**** Data shown ****

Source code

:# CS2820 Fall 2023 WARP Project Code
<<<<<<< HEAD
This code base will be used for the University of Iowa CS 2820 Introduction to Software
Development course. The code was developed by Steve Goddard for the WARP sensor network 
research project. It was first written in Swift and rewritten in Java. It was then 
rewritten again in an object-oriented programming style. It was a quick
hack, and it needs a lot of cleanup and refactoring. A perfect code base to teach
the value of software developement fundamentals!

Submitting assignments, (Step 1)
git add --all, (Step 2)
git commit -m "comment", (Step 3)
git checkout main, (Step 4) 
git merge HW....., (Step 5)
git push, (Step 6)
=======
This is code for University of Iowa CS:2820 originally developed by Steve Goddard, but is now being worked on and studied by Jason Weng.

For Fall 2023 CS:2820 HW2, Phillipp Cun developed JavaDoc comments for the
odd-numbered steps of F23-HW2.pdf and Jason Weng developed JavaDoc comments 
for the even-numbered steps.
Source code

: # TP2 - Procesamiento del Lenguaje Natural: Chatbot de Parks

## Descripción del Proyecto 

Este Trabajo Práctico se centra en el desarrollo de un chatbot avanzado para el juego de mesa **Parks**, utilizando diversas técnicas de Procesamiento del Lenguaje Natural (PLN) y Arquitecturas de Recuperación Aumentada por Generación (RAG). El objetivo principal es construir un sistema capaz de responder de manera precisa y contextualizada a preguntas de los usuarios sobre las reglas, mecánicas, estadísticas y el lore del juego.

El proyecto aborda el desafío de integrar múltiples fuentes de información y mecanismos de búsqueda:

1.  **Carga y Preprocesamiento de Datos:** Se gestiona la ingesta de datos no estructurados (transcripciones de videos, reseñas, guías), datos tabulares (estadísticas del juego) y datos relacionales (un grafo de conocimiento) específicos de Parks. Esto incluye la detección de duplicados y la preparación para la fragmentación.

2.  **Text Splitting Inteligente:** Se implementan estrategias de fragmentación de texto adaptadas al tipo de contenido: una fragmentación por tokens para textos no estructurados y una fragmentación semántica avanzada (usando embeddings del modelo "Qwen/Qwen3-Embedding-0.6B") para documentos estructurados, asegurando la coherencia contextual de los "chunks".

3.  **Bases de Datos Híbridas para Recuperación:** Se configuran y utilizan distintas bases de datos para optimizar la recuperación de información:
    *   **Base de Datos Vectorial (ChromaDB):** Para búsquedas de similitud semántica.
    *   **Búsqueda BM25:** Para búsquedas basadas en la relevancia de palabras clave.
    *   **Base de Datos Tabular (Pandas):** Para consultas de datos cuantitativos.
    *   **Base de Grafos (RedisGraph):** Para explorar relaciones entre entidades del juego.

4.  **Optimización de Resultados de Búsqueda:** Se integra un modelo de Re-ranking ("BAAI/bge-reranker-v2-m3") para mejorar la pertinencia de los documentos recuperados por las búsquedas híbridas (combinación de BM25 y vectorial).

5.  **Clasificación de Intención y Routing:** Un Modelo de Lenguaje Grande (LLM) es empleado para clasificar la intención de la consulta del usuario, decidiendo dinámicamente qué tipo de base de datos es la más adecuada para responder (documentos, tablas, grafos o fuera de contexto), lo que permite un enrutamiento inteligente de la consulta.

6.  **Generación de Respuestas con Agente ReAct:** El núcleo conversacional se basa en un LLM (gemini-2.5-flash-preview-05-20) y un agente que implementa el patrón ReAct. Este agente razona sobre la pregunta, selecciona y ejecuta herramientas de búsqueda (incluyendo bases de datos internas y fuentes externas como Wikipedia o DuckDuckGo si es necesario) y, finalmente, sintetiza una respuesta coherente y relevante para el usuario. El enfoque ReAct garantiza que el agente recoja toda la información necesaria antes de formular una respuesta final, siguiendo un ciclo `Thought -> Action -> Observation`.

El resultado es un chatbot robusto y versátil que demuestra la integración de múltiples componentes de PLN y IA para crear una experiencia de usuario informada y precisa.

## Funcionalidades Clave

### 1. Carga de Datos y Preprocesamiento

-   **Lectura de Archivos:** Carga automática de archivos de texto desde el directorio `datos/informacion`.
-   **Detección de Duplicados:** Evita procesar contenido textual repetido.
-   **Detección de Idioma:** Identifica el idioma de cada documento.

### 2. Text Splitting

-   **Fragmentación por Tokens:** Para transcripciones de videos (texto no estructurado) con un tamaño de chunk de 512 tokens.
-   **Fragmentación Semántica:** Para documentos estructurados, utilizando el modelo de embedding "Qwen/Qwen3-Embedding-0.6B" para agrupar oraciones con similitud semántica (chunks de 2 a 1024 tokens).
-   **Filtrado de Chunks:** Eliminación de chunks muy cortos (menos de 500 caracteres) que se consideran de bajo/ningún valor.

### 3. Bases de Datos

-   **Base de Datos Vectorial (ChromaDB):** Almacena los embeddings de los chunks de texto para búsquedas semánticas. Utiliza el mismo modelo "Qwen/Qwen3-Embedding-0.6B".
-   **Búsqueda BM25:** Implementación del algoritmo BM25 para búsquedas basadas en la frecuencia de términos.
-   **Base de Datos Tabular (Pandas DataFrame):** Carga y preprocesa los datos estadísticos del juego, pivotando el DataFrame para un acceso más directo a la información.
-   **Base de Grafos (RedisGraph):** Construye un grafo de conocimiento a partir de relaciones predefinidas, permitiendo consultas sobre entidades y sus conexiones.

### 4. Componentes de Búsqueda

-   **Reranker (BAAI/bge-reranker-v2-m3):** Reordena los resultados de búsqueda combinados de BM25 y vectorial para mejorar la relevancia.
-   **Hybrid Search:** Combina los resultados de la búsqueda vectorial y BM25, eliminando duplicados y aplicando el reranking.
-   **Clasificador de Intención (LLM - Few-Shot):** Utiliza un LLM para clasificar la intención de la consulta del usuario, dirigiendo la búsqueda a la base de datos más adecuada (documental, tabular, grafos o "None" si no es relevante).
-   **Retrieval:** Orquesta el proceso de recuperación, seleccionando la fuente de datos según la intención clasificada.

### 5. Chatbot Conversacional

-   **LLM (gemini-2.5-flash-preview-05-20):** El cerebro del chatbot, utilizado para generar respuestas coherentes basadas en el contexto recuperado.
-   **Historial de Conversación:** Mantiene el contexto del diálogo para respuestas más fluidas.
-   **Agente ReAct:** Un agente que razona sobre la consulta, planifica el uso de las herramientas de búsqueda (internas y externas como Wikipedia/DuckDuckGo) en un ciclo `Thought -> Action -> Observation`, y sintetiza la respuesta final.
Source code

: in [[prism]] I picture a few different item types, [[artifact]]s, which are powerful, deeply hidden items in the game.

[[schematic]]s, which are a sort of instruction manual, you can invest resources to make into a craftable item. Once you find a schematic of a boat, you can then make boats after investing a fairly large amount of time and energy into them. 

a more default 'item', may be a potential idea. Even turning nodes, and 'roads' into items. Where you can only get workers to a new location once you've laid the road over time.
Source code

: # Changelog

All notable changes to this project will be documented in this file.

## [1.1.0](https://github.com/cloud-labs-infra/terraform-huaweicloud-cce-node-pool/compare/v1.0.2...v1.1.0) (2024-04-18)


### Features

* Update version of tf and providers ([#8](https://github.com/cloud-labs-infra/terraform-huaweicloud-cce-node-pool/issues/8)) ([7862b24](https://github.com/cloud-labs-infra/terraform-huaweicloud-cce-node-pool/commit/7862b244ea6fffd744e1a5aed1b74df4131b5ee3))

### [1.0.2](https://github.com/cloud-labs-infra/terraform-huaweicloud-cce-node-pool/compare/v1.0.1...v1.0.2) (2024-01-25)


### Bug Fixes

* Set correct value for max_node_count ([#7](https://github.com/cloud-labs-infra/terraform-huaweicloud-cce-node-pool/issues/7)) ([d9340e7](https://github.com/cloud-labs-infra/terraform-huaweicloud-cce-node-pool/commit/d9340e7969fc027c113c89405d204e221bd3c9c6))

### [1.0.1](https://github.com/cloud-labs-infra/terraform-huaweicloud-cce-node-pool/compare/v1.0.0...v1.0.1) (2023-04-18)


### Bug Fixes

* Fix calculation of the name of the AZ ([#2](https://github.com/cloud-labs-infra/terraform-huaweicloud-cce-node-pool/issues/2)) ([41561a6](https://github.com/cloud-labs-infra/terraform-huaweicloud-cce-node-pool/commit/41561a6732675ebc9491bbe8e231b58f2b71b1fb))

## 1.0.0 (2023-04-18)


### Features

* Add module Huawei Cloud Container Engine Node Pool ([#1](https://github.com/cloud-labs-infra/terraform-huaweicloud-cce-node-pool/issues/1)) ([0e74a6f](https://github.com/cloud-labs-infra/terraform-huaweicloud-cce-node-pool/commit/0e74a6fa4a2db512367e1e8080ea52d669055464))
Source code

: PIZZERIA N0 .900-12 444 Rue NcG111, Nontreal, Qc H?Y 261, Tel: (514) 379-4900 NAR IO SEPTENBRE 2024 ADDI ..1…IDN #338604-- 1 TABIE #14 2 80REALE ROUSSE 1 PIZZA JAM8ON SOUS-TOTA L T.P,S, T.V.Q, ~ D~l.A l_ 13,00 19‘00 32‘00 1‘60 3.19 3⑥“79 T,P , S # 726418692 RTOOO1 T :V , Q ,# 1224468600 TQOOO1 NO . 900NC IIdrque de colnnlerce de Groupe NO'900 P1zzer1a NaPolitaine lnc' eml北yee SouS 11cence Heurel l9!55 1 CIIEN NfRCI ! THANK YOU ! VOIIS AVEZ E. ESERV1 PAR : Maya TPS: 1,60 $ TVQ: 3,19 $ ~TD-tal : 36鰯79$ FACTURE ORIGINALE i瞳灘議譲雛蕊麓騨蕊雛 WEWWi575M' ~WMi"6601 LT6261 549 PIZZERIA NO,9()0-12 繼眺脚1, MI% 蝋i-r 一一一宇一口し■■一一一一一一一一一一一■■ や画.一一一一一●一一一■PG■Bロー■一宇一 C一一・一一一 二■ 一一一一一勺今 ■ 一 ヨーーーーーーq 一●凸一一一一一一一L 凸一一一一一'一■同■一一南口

****
**** Data shown ****

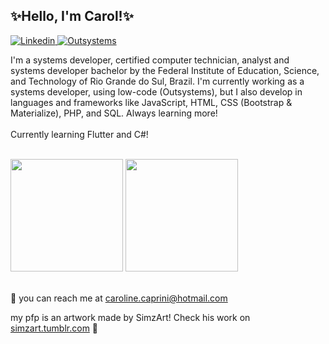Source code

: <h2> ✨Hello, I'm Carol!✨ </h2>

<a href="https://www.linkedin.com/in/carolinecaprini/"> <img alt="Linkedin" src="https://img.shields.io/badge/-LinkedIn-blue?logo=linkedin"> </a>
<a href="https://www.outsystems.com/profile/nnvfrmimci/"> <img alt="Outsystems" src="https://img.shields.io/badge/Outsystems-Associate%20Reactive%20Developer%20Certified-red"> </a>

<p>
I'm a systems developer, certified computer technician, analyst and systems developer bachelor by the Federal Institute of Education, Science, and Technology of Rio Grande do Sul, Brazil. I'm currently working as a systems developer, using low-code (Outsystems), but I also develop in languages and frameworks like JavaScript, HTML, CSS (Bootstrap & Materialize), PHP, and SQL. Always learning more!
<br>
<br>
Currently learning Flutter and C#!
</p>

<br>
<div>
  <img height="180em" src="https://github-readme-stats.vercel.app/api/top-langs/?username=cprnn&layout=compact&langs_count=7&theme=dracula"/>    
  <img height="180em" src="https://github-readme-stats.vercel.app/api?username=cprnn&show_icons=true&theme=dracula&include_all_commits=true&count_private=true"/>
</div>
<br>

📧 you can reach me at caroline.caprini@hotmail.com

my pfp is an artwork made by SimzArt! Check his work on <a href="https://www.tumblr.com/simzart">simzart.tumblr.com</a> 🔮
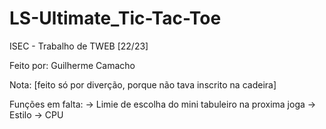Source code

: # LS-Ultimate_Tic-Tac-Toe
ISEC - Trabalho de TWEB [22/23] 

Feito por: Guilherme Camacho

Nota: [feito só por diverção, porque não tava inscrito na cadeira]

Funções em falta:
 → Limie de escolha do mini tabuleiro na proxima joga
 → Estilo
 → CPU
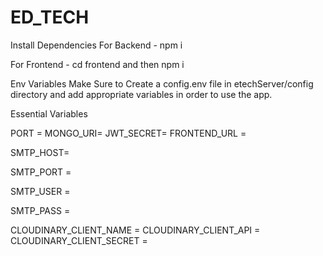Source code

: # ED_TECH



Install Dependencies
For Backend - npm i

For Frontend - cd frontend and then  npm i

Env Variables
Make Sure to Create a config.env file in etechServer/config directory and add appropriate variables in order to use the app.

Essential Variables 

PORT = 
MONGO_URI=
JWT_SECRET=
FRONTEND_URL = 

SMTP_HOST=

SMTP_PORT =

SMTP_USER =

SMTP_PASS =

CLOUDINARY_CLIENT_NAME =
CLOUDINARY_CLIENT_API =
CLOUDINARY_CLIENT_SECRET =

****

> [The task] When the line with "### 5. Chatbot Conversacional" is reached in the data above, begin copying, and stop after the line with "respuestas más fluidas."; copy each line exactly, both ends included.

> [Solved exercise]
### 5. Chatbot Conversacional

-   **LLM (gemini-2.5-flash-preview-05-20):** El cerebro del chatbot, utilizado para generar respuestas coherentes basadas en el contexto recuperado.
-   **Historial de Conversación:** Mantiene el contexto del diálogo para respuestas más fluidas.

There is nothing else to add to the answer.